Monday, July 30, 2007

Abe's crushing defeat


Japanese prime minister Shinzo Abe's Liberal Democratic Party (LDP) suffered a crushing defeat in upper house elections. Together with its coalition party New Komeito, the LDP only managed to grab 46 seats as it needed 64 seats to keep it majority in the House of Councillors. Half of the upper house's 242 were up fro grabs in Sunday's election. Former prime ministers who suffered similar defeats stepped down, but Abe declared that he would cling to power as his LDP still has a majority in the lower house. But his LDP colleagues will start getting nervous. They don't want to see a similar defeat at the next elections. While the Japanese parliament cannot force Shinzo Abe from power, the LDP could by choosing a new chairman.

Abe's government wanted to ramp up nationalist sentiment by embellishing Japan's past, rewriting the pacifist constitution and giving its army more leeway in missions abroad. The majority of the Japanese people don't care about this. They care about bread-and-butter topics like the economy, pensions, wages and unemployment. The opposition Democratic Party of Japan (DPJ) cleverly played up these themes and won big in the upper house. Now it will be able to delay or even block legislation tabled by the LDP.
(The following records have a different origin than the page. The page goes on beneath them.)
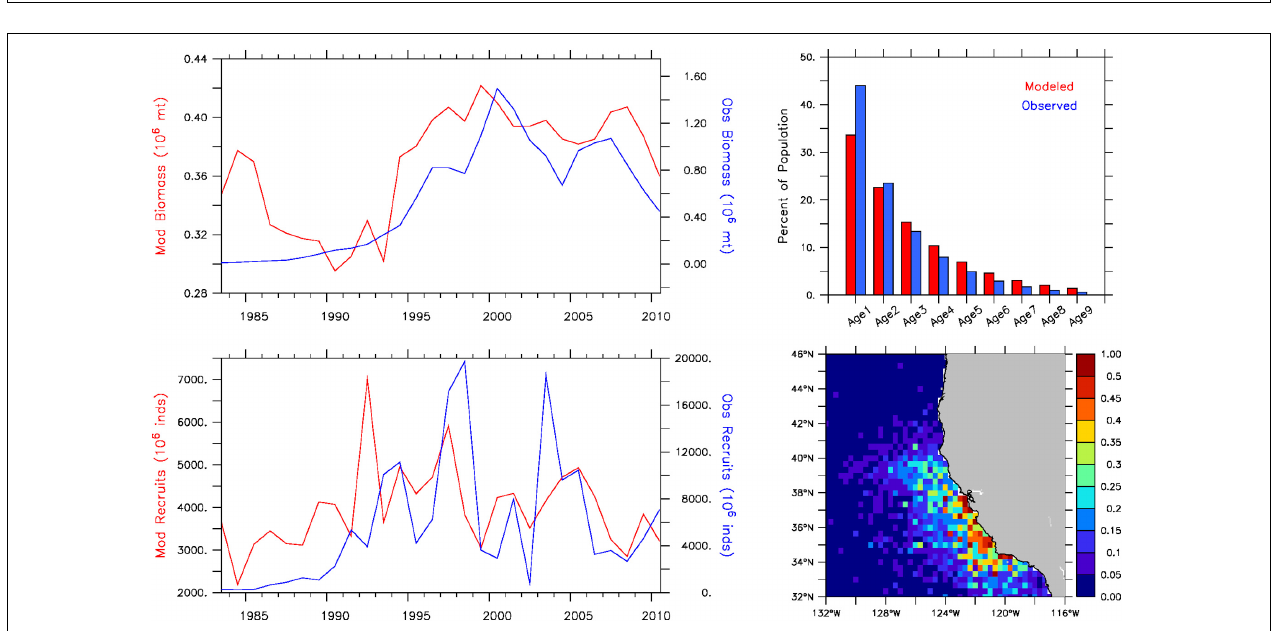
FIGURE 2 | Historical sardine population dynamics from the IBM for 1983–2010. Top left: simulated (red) and observed (blue) spawning stock biomass (adults age-2 and older) (10 3 metric tons). Top right: simulated (red) and observed (blue) age-class distribution (percent of population). Bottom left: simulated (red) and observed (blue) recruitment (millions of individuals). Bottom right: Annual mean simulated egg distribution (percent of total production contained in each grid cell). Observed values are from Hill et al. (2010) stock assessment estimates.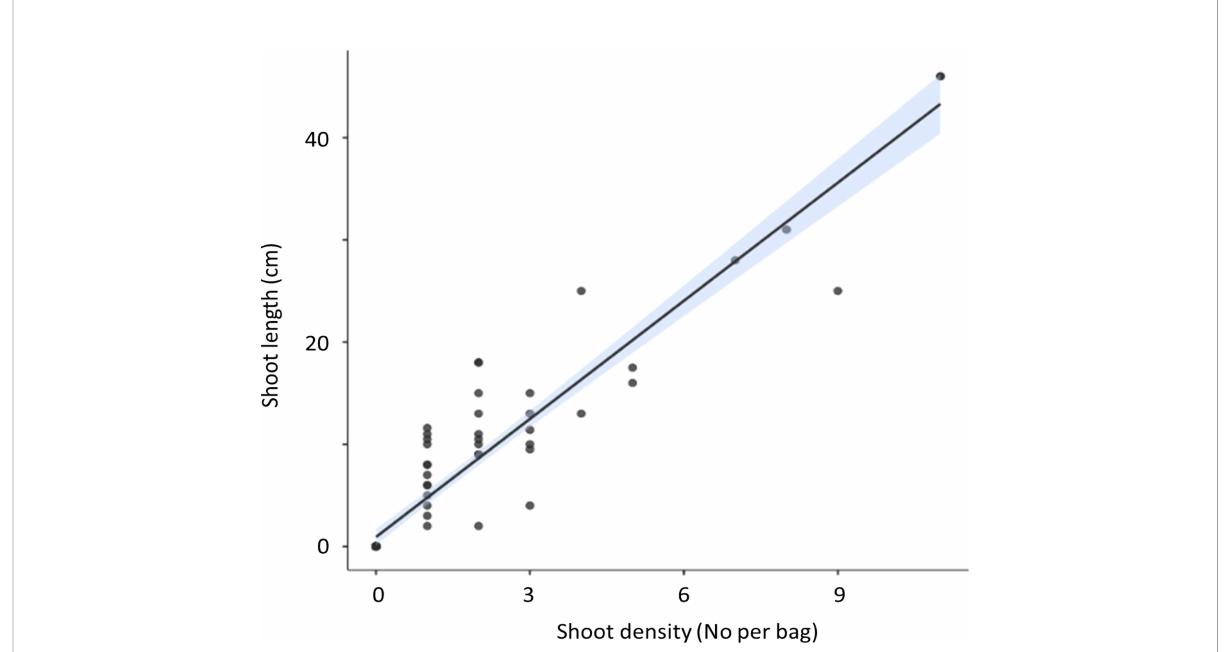
FIGURE 1 Correlation (± 95% CI) between seagrass shoot density and maximum shoot length of the seagrass Zostera marina (Z. marina) in hessian bags in Dale, Wales following experimental planting. Seagrass seeds were planted into hessian bags according to a factorial design of three treatments (sediment type, detritus addition, and nutrient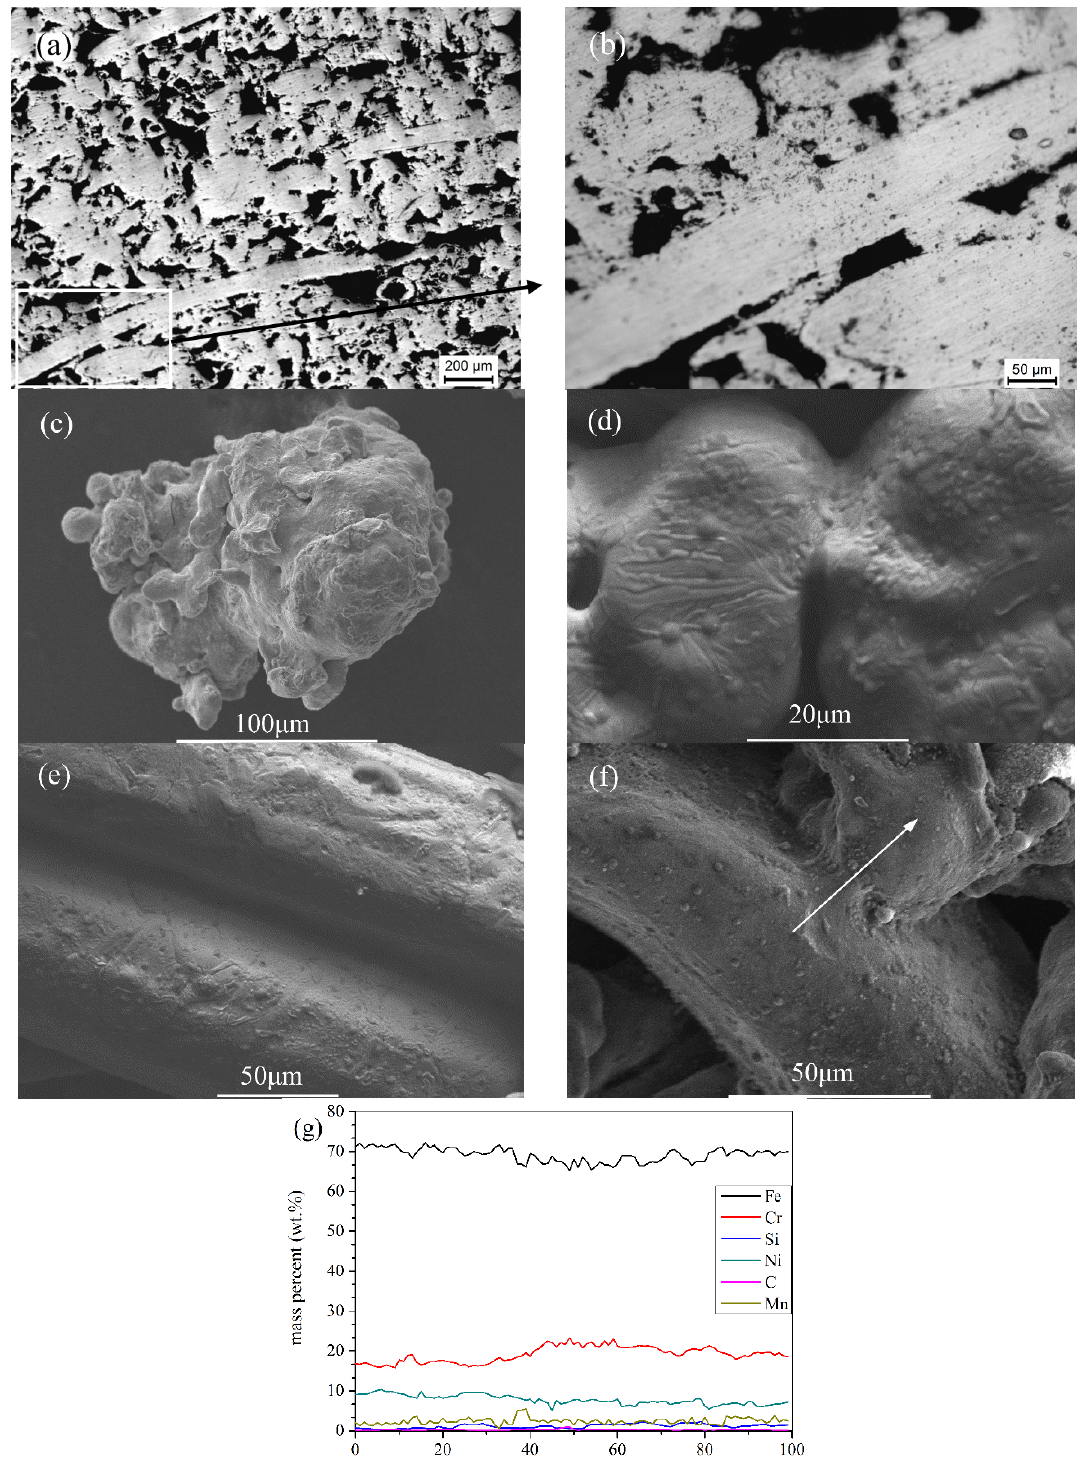
Figure 1. The metallographs of sample 2: ( a ) the structure of the P/M material in height direction; and ( b ) the area in high magnification; ( c ) irregularly shaped powder. SEM images of three sinteringjoints: ( d ) powder-to-powder sintering joint; ( e ) fiber-to-fiber sintering joint; and ( f ) powder-to-fiber sintering joint; ( g ) the linear EDS analysis of the sintering joint in ( f ).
Except for an 11 month intermezzo, the LDP has been continuously in power since its founding in 1955. The Japanese people want change. Shinzo Abe is paying the price. After 10 months in office, he is struggling to pass the one year mark. (The New York Times: “Governing Party in Japan Suffers Election Defeat”) (The Times: “Revenge of the middle classes sends Japan’s ruling party to historic defeat”) (The Guardian: “Japanese PM vows to stay despite poll disaster”)

Sunday, October 8, 2006

Will Abe do a Nixon?


Will he or won’t he do a Nixon, that’s the question!

Japan’s newly appointed prime minister Shinzo Abe arrived in Beijing to a courteous welcome by president Hu, NPC chairman Wu and premier Wen. It is a highly symbolic visit, the first summit meeting between the leaders of the two countries since October 2001. The Chinese government turned its back on Abe’s predecessor Junichiro Koizumi because he stubbornly kept on visiting the Yasukuni Shrine. Abe is even more right-wing than Koizumi, so where’s the logic?

“Two years from now, we might look back on this and say ‘Look, he did a Nixon’”, the Dutch China-guru Willem van Kemenade told the Associated Press. Right-winger Nixon made a bold move by visiting Chairman Mao in Beijing in 1972 and paved the way for the restoration of relations between the U.S. and China.

Relations between China and Japan have deteriorated to rock bottom. Will Abe succeed in turning the tide and make his visit not only symbolic but also historic? We’ll know in two years time.

Willem must have been flattered by being called a sinologist in the AP dispatch. He surely knows a Chinese swear word or two. Does that make one a sinologist? Never mind, Willem definitely has a way to coin an expression: “Did you do a Nixon today?”.